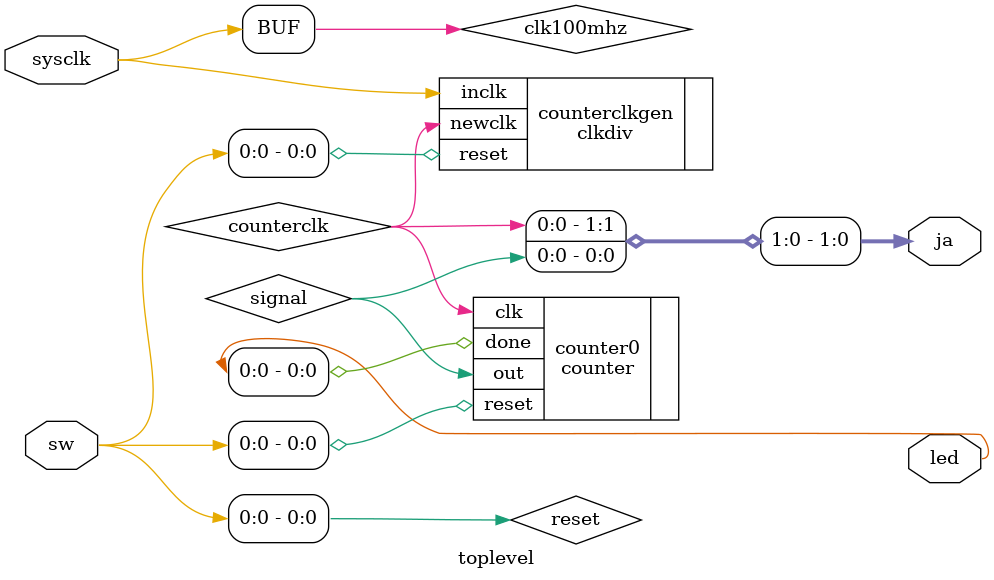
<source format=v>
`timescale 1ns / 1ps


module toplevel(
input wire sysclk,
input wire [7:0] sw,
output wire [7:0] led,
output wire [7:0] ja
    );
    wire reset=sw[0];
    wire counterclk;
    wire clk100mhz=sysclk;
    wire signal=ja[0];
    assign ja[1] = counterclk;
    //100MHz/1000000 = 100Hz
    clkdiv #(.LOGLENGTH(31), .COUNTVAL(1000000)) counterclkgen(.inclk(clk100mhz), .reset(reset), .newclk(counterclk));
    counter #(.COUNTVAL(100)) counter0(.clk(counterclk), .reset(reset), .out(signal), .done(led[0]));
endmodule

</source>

*What the task requires*: Set down word for word the lines from the opening of the entries above through the line that contains "clkdiv #(.LOGLENGTH(31), .COUNTVAL(1000000))", and omit every picture.

*Solution to this exercise*:
<source format=v>
`timescale 1ns / 1ps


module toplevel(
input wire sysclk,
input wire [7:0] sw,
output wire [7:0] led,
output wire [7:0] ja
    );
    wire reset=sw[0];
    wire counterclk;
    wire clk100mhz=sysclk;
    wire signal=ja[0];
    assign ja[1] = counterclk;
    //100MHz/1000000 = 100Hz
    clkdiv #(.LOGLENGTH(31), .COUNTVAL(1000000)) counterclkgen(.inclk(clk100mhz), .reset(reset), .newclk(counterclk));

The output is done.